What´s New(s)? La revue de presse anglophone – Erik Ruiz Martín & Nadine Vermeulen
Good morning and thank you for listening to What’s New(s), the European press review. This time we’re going back to where we ended last week: France, where a first controversy is clouding the new government’s reputation.
What happened, what did the media write?
Not even a week of calm for the new French government, which has found itself embroiled in controversy after allegations of rape by solidarity minister Damien Abad came to light. The Guardian points out that French minister refuses to stand down over rape allegations and denies 'deeply wounding' accusations. La Vanguardia stresses that the politician uses his disability as a defence. According to France 24 his appointment was seen as a major coup for Macron, as Abad had defected from the conservative Les Républicains opposition party. Le Monde headlined that the accusations of rape against Abad embarrass the right and the party Les Republicains is trying to distance itself from the minister.
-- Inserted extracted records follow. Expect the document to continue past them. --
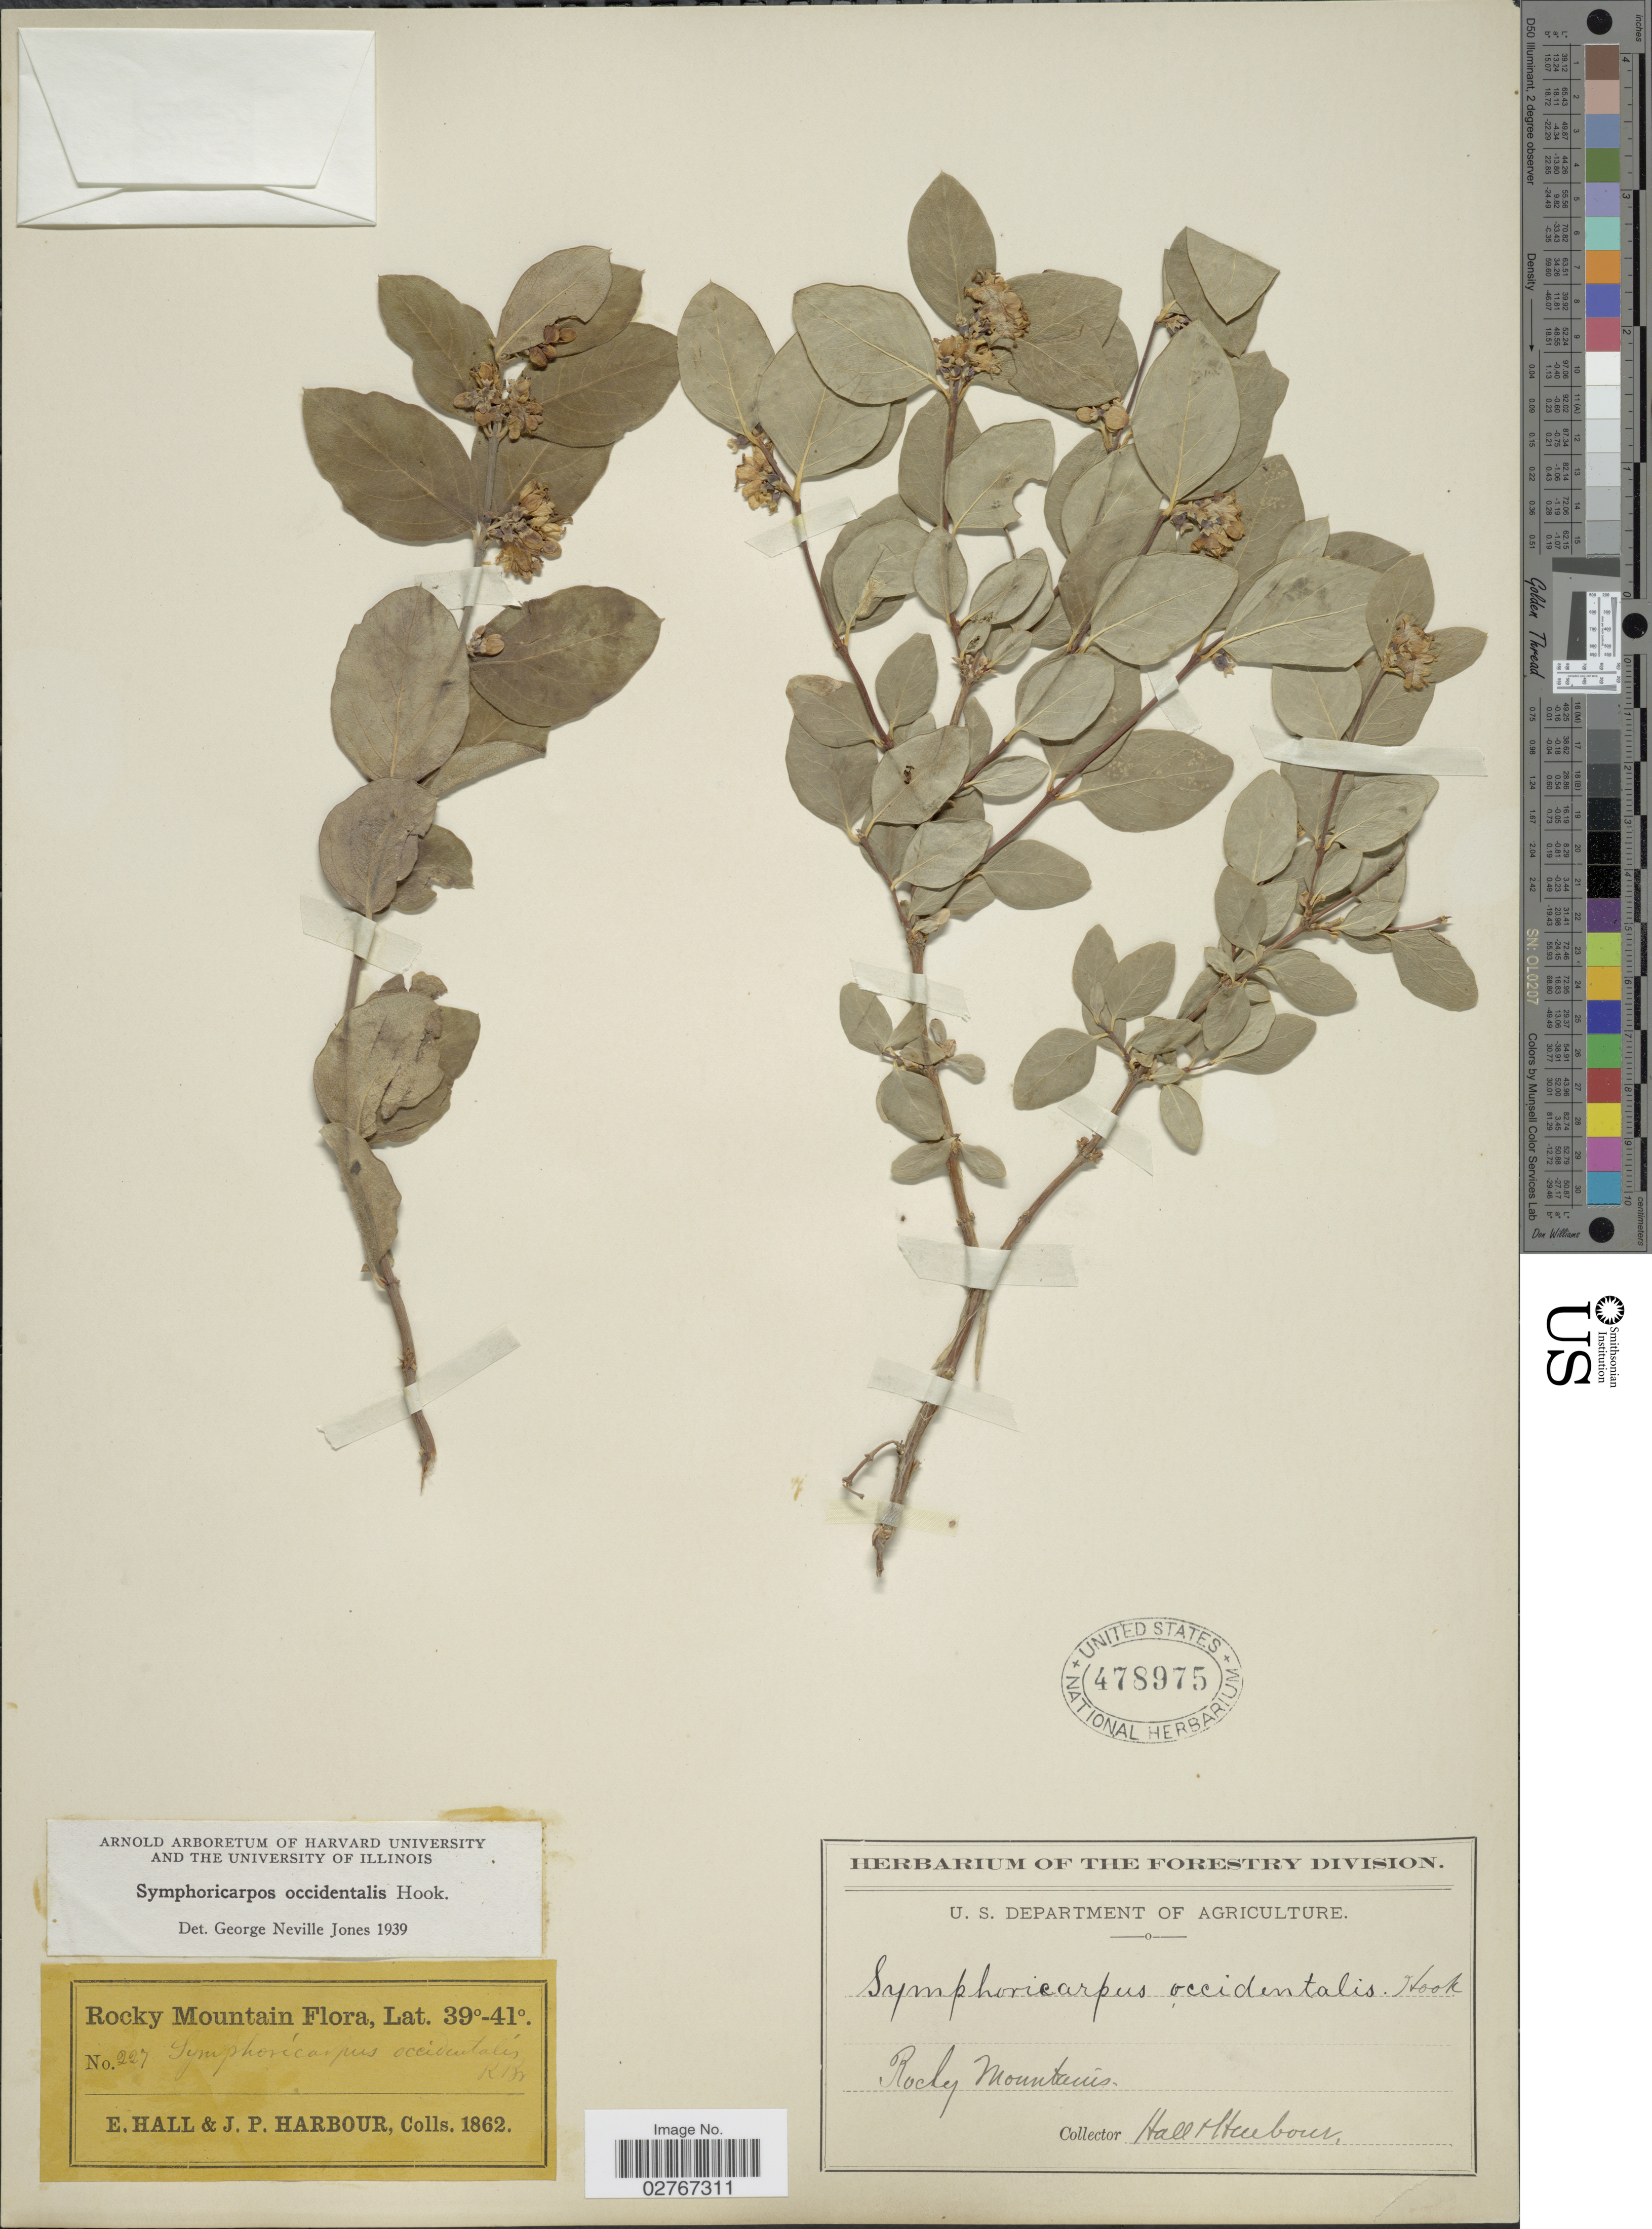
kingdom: Plantae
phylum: Tracheophyta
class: Magnoliopsida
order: Dipsacales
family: Caprifoliaceae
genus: Symphoricarpos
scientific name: Symphoricarpos occidentalis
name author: (R. Br.) Hook.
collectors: E. Hall & J. Harbour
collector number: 227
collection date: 1862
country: United States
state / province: Colorado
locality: Rocky Mtns.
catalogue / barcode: US 478975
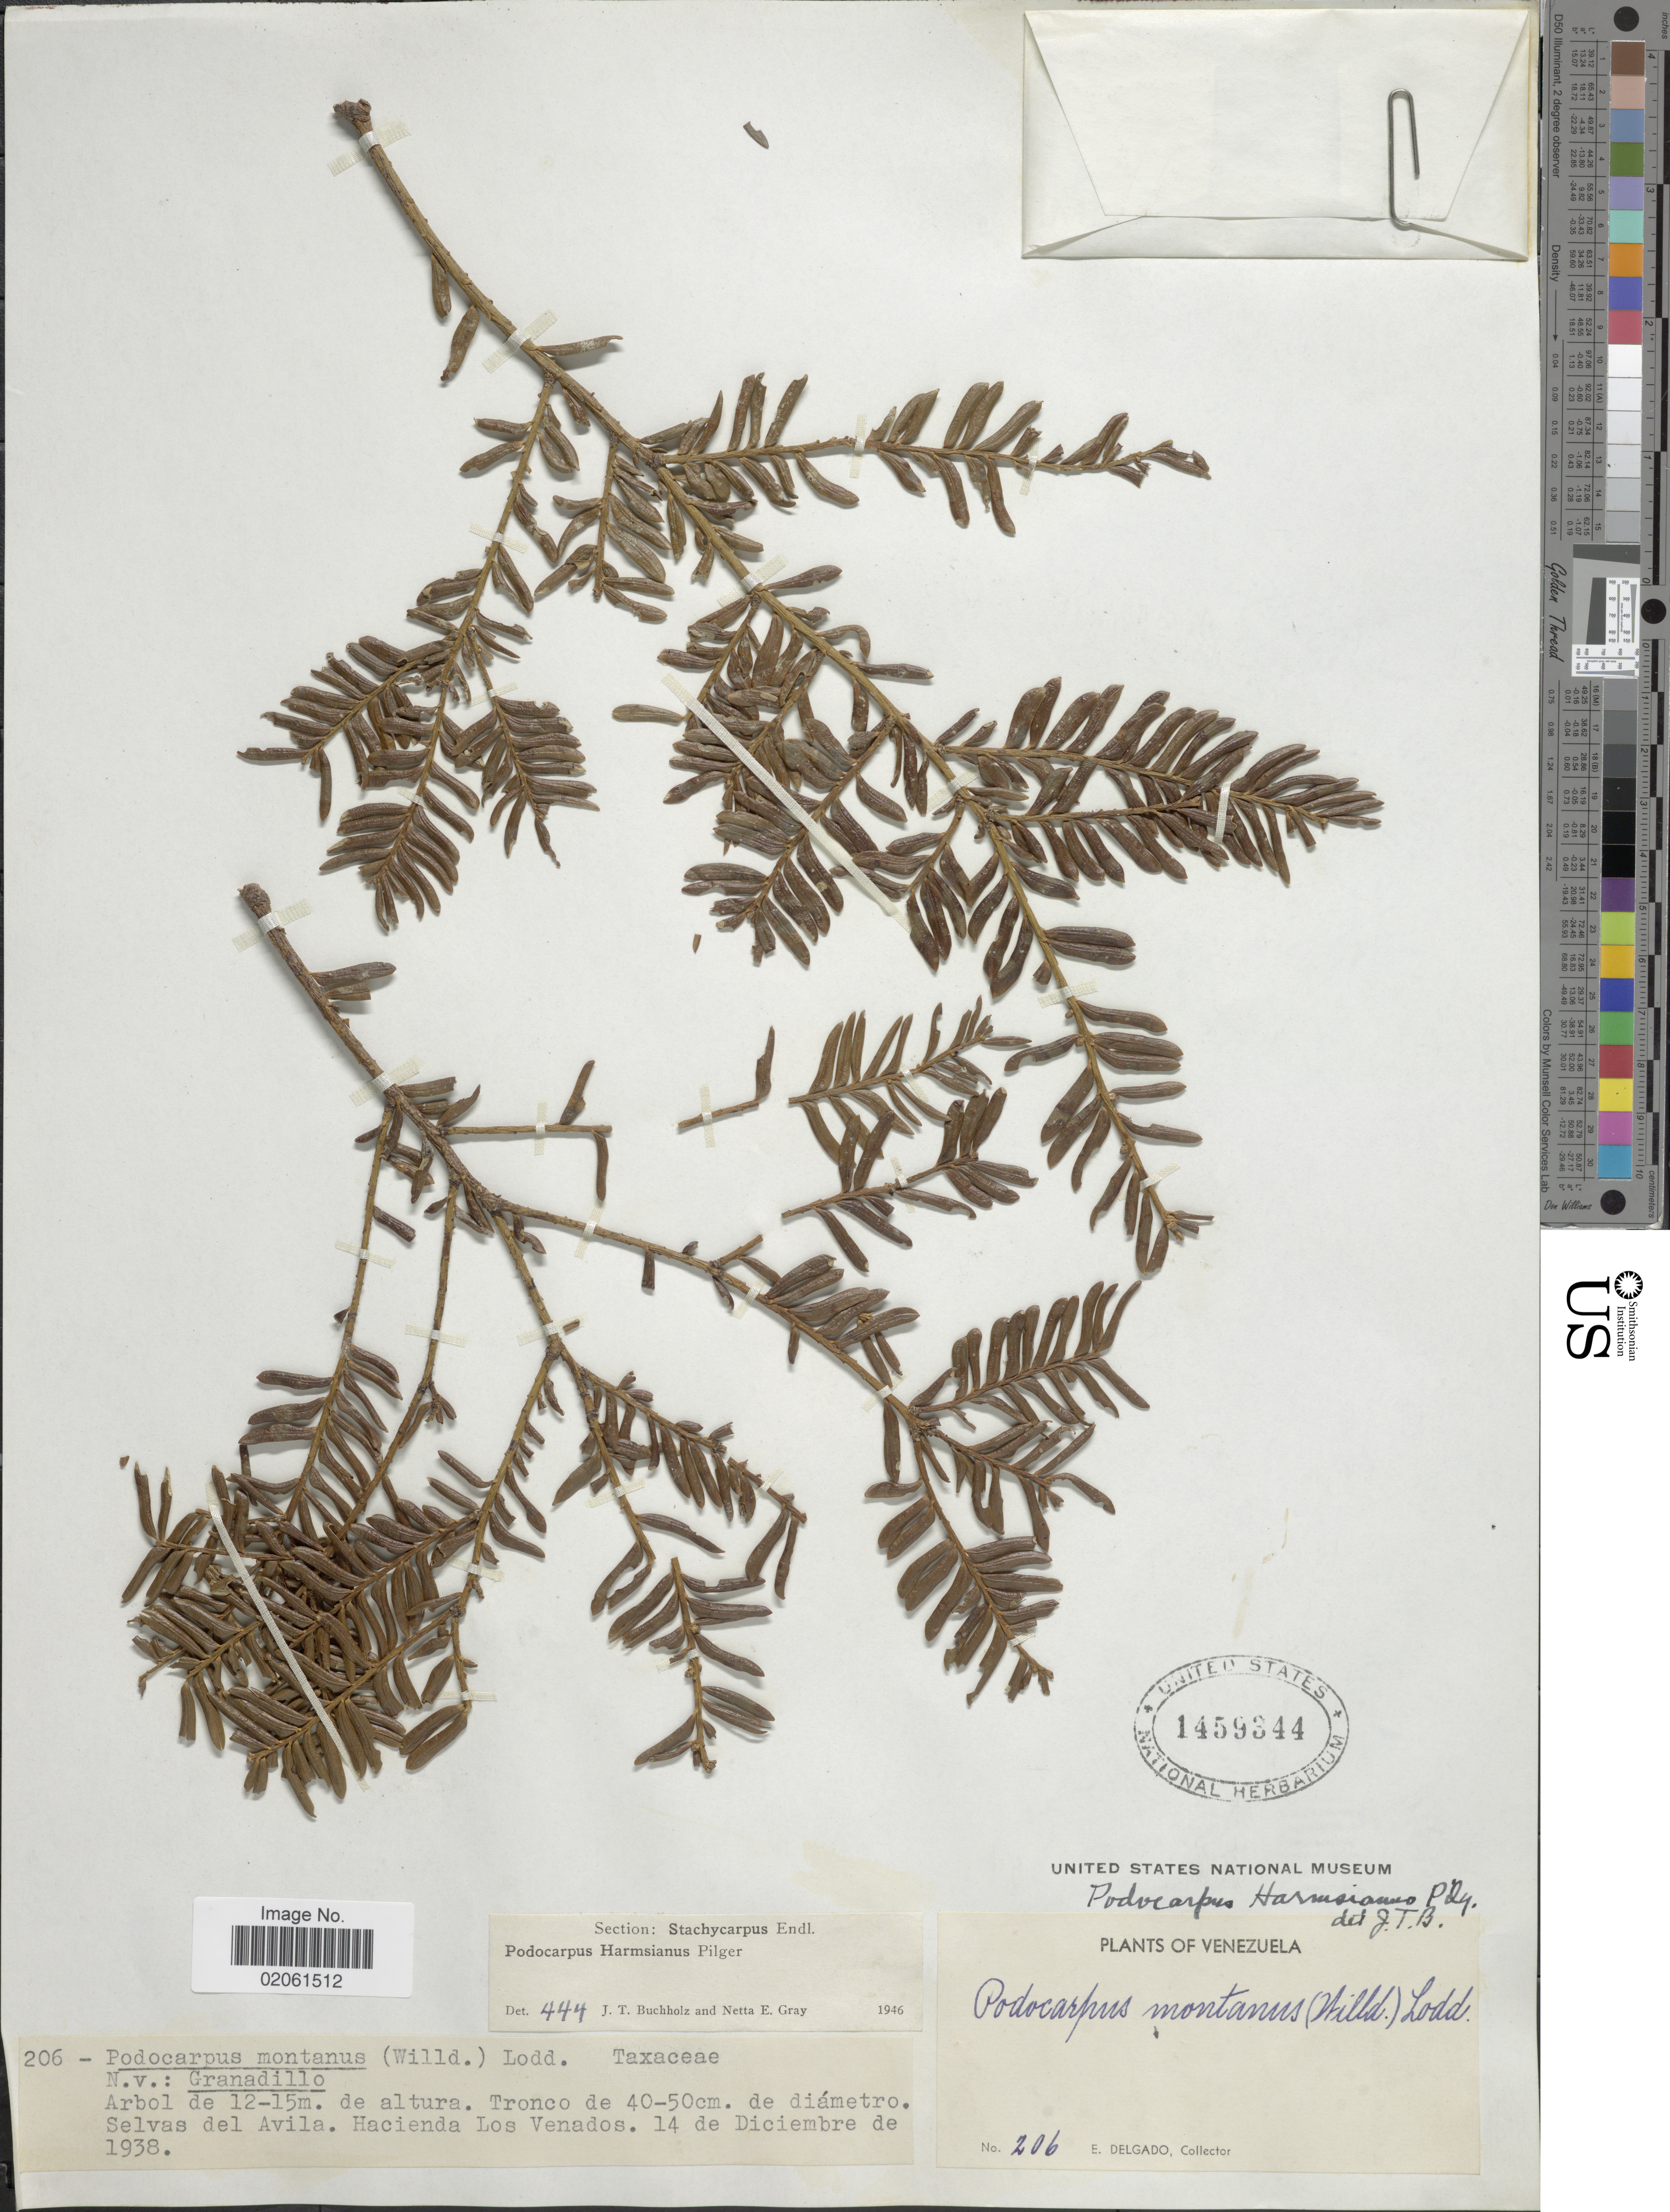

Libération claims that no one in Les Republicains was surprised by this news since the politician had quite a reputation as a womanizer.
And how did the opposition react to this scandal?
Le Monde quotes statements from the right-wing opposition who believe that the executive has taken the decision to appoint Abad with full knowledge of the facts. The French Prime Minister, Elisabeth Borne, has expressed her surprise and declared in a statement reported by El País that if the justice system is activated with new evidence there will be consequences for her collaborator. Jean Luc Melenchon, who has taken advantage of the storm, has underlined the good management that his party, la France Insoumise, has had to carry out in a recent process with a similar accusation against one of its candidates. Meanwhile, le Figaro published a poll in which 53% of French people say that a minister accused of rape should resign.
But then moving on to the latest developments in Ukraine. Something unique happened the past weeks, war criminals were brought to trial and the first was convicted, whilst the war is still raging on in the country. How were the verdicts described by the media?
Indeed Erik, last week was the first of what media predict will be a multitude of war crimes trials held by Ukraine. This Monday, the 21-year-old Russian soldier Vadim Shishimarin who pleaded guilty was sentenced to life in prison, headlined AP, the maximum sentence. The tank commander pleaded guilty to shooting dead a 62-year-old civilian as he rode his bicycle down a road in a village. This trial in the midst of war is unique, as described by the Guardian: ‘it is extremely unusual to hold a trial while a conflict is still ongoing, and unprecedented to do it within weeks.’ It has been just over 3 months since the victim was killed, a few days after the start of the invasion. One of the few other precedents for holding a trial before the war ended was in the Balkans, when Serb soldier Herak was put on trial for 35 killings and 14 rapes. Even if this unique trial was held entirely ‘according the books’ non-profit news outlet the Conversation questioned if conducting war crimes trials during active hostilities, and by a civilian court, is actually a wise decision. First because it could set a wrong example: the trial in Ukraine may well have been conducted under due process, this may not be true if Russia decides to follow. Second because it is difficult for an accused person to prepare his defence in times of war.
And can the conviction of war criminals be seen as a victory for Ukraine?
Well of course the war trial, and all the international media attention it received, can at least be seen as a recognition of the suffering of the Ukrainian civilians, in a conflict where, as described by the BBC, ‘the deliberate targeting of civilians has become one of the defining features.’ At the opening of the World Economic Forum, Zelensky called the world’s elite to decide ‘whether brute force will rule the world’ by setting new precedents for punishment for Russia’s invasion. Ukrainian prosecutors have the support of several teams of international investigators and the International Criminal Court has sent its ‘largest-ever’ team of experts to the country to investigate alleged war crimes, says the court’s chief prosecutor. The US ambassador for global criminal justice Van Schaack believes there is now global consensus on holding the Russian forces responsible, writes Euractiv. The Ukrainian authorities estimate that at least 10,000 war crimes are committed by the Russian side. It will be a mammoth task to start investigating those, estimates the Guardian. Allegations of war crimes are supported by media images including those for example of the New York Times, that proved the involvement of Russian soldiers in the executions of at least eight civilians in Bucha.